## SELECTED PASSAGE
Will G-7 intervention work?

Yesterday, the G-7 group of major industrial countries announced plans for coordinated intervention in the foreign exchange markets in order to halt the rise of the yen against the currencies of other developed nations.  In the wake of last week’s earthquake and tsunamis, the yen had risen by about 5% against the dollar.  Will the G-7 be successful?

The short answer is “…most likely, no.”

How so?

The main reason is that the major international commercial banks, who are the main forces in the global currency markets, are far larger and have greater financial resources than national governments do.  That might not have been true twenty-five or thirty years ago, but it is today.  Even the G-7 nations acting together don’t have the financial firepower to oppose a concerted move by the banks.  In the past, it hasn’t helped either that governments have typically tried to defend currency values that were politically attractive but economically unsound.

Japan the most skillful government player

I’ve been watching the currency markets as a global investor for over twenty-five years.  Over that time, the country that, to my mind, has the best record in influencing the direction of its currency is the Japan.  Understanding it can’t oppose the banks directly, it has waited until a wave of speculation has almost exhausted itself and then applied enough pressure to send the yen in the opposite direction.

Japan’s present stance is a curious one, though.  The current administration in Tokyo, the Democratic Party of Japan, came into office with the intention of reversing the long-standing (and very outdated) policy of the Liberal Democratic Party of always aiming to weaken the yen in order to help the prospects of export-oriented industries.  Nevertheless, when the original DPJ finance minister tried to enforce the new policy, he was replaced with someone more willing to cater to the Keidanren.  The new minister immediately began selling the yen in what I saw as simply a wasteful attempt to establish his pro-industry bona fides.  That was Naoto Kan, who is now the prime minister.  Who knows what he’ll do now.

## WHAT THIS EXERCISE ASKS
a – Rewrite the stretch of the G-7 intervention piece from "Japan the most" through "the opposite direction.", swapping "currency markets" for "foreign exchange markets".
b – Please carry on the G-7 intervention piece, picking up right after its final sentence.

## DATA BLOCK
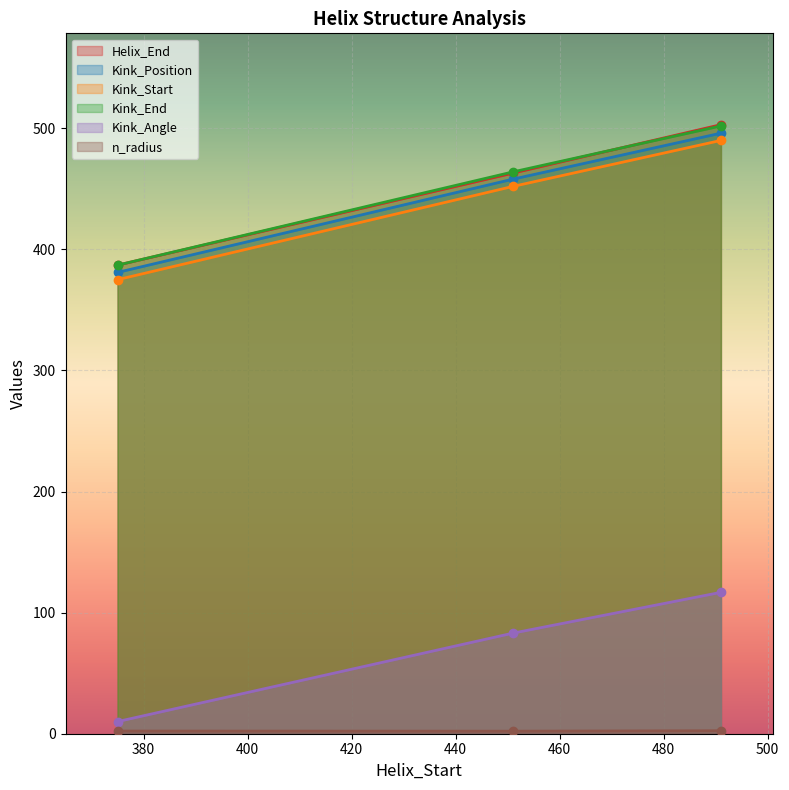

At which label is Kink_Start closest to 432?

451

## WRITTEN ANSWERS
a –
Japan the most skillful government player

I’ve been watching the foreign exchange markets as a global investor for over twenty-five years.  Over that time, the country that, to my mind, has the best record in influencing the direction of its currency is the Japan.  Understanding it can’t oppose the banks directly, it has waited until a wave of speculation has almost exhausted itself and then applied enough pressure to send the yen in the opposite direction.

b –
A second curious aspect of the situation today is that there’s no good reason for the yen to be a strong currency.  The country’s workforce is shrinking.  The government is ineffective and heavily in debt.  The budget is in deficit.  And the country hasn’t shown any real growth in over twenty years.  Japan’s most “positive” feature  vs. the euro or the dollar is that it’s a known quantity and has less near-term potential for negative economic developments than the EU or the US.

Why has the yen been rising, then?  After the Kobe earthquake in 1995, Japan repatriated large amounts of money invested abroad.  Insurance companies needed funds to pay claims.  Parties–individual or corporate–who had no third-party insurance needed money to rebuild.  this activity drove the yen up by about 20% against the dollar in the months following the earthquake.  It’s probably too soon for this to be happening again.  The yen probably started to rise early this week as speculators began to bet the same thing would happen again.

Interestingly, the yen gave back almost all its gains as soon as the G-7 announced its plans and Tokyo was seen selling the yen aggressively in the currency markets.  To me, this suggests that the big players in the market haven’t decided what to do yet.  In the end, though, it will be the banks, not the G-7, that decide whether the yen strengthens or not.

investment implications

What’s the significance of a rise in the yen for investors?

An appreciating currency has two effects:

–it slows economic growth in local currency terms, and

–it reorients what economic energy there is–away from export-oriented industries, and toward domestic-oriented firms and importers.

If you were investing in Japan and thought the yen would rise, you would overweight domestic firms and underweight exporters and other companies with large foreign-currency exposure.  But the most sensible thing for most people to do, as I suggested a couple of days ago, is just to stay away.  (I own two social networking stocks in Japan, DeNA and its smaller competitor, Gree.  For now, I’m keeping them both.  These are youth-culture special situation stocks that are growing very fast, so I think they’ll be relatively unaffected by problems in the overall economy.  But I wouldn’t advise anyone to follow my lead.)